Le réveille-matin indiquait quatre heures et cinq minutes, ou peut-être six.
— Pourquoi donc ? Que voulais-je savoir ?...ah, l’heure de l’appel ! L’heure ? Et ensuite ?
Je redoublai d’effort pour savoir à quoi je faisais allusion au juste, à quoi je m’étais promis de faire… ?
Accoutumé malgré moi à la douleur qui me terrassait et qui m’ôtait toute force, je restais allongé sans presque bouger dans la pénombre, à attendre que le temps passe et me délivre de ce cauchemar.
Puis je me souvins :
— L’appel ! L’appel ? Quel appel ?
Faisant un effort de réflexion, je parvins à me souvenir :
— Ah oui, l’heure. A quelle heure est-ce, déjà ? A…voyons, ah oui, …quatre heures et vingt-cinq ou trente-cinq…Et… pourquoi donc ? Ah oui, je voulais savoir combien de temps il reste jusqu’à l’appel. Quel temps ? Ah, oui, le réveille-matin…
Il montre quatre heures et cinq ou six minutes ou peut-être encore sept…Donc, quatre heure cinq jusqu’à quatre heures et vingt-cinq…Cela fait, euh…voyons…cela fait… ?

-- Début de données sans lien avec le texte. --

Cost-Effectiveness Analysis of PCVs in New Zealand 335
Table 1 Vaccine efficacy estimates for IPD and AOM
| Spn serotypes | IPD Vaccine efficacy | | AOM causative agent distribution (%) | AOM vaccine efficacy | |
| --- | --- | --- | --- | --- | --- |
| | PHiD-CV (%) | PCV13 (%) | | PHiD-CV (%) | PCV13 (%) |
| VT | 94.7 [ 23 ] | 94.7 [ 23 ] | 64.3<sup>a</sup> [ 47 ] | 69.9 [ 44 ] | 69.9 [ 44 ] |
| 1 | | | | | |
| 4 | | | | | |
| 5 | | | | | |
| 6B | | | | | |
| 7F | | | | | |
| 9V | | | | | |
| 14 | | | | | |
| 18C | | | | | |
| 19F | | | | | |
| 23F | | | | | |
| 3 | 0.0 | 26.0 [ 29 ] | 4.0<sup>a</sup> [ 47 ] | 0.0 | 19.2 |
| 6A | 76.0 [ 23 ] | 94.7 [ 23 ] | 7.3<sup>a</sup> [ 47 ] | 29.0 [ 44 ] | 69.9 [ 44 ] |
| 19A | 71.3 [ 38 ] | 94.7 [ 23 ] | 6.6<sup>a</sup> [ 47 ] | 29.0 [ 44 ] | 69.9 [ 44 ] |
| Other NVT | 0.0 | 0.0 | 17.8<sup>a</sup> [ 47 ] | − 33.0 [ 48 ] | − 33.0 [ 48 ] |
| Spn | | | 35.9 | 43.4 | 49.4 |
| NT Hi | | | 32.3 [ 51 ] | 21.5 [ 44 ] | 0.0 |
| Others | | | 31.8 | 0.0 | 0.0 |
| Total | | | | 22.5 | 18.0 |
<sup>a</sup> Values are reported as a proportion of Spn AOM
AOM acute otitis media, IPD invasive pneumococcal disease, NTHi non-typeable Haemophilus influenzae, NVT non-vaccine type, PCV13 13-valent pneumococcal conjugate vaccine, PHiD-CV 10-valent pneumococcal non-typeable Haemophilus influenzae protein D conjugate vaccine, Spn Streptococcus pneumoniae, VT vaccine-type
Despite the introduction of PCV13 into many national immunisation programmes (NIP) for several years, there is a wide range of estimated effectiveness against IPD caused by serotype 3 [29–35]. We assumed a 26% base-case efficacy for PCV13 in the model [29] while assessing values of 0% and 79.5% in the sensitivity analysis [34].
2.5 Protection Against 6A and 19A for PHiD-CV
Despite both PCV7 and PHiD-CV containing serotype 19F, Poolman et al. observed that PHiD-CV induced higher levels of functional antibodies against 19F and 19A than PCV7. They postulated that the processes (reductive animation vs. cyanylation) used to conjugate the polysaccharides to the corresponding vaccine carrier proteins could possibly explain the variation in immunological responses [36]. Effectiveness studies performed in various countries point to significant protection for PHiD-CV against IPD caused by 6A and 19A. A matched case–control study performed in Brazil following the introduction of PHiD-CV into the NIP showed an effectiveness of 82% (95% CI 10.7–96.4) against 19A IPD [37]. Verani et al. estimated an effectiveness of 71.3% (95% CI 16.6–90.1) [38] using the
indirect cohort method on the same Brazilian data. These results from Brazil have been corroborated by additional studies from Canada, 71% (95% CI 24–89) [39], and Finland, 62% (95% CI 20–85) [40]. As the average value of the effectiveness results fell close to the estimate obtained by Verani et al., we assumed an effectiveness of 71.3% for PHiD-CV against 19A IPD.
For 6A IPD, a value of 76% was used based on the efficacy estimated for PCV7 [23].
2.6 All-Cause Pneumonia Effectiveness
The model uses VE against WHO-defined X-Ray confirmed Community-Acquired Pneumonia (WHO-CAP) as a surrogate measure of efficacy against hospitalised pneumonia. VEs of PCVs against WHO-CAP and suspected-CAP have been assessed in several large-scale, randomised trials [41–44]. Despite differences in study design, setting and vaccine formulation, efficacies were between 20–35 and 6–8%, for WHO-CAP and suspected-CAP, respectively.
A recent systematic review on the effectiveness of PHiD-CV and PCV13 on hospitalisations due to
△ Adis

Ne pouvant effectuer ce simple calcul, je me mis en devoir de compter par tranche de dix minutes pour me faciliter la tâche.
— Dix minutes. Quoi, dix minutes ? Ah oui…
Relevant la tête, je fixai le réveille-matin et comptai :
— Quatre heures cinq et dix minutes…cela fait…quatre heures quinze. Quatre heures quinze et…euh, mais, que voulais-je savoir ? Ah, oui…quatre heures quinze et dix minutes, cela fait…euh…, eh bien, voyons, euh, quatre heures dix, euh…non, quatre heures…quinze et…dix…cela fait…pfff, il faut recommencer ! Voyons, c’est simple, quatre heures, euh…quatre heures cinq et dix, cela fait quinze, Quinze et puis cinq, cela fait …euh…ça fait…ah, vingt ! Vingt ? Vingt quoi ? Mais…que voulais-je savoir ?
   Reprenant ma réflexion, je finis par me souvenir au bout d’un petit moment :
— Ah oui, l’heure ! Il va falloir compter soigneusement, c’est simple…jusqu’à l’appel, il y aura…euh, voyons quelle heure ?...Ah, quatre heures cinq, euh, dix, on dirait que c’est dix ...et … alors ?... ah, bah !
J’abandonnai l’impossible calcul et refermai mes yeux. Tout est si noir. En moi aussi, tout est noir.  Comme c’est effroyable quand la vie devient aussi sombre.
N’ayant pas de sédatif pour interrompre ce mauvais trip, je dus en supporter les affres jusqu’au petit matin.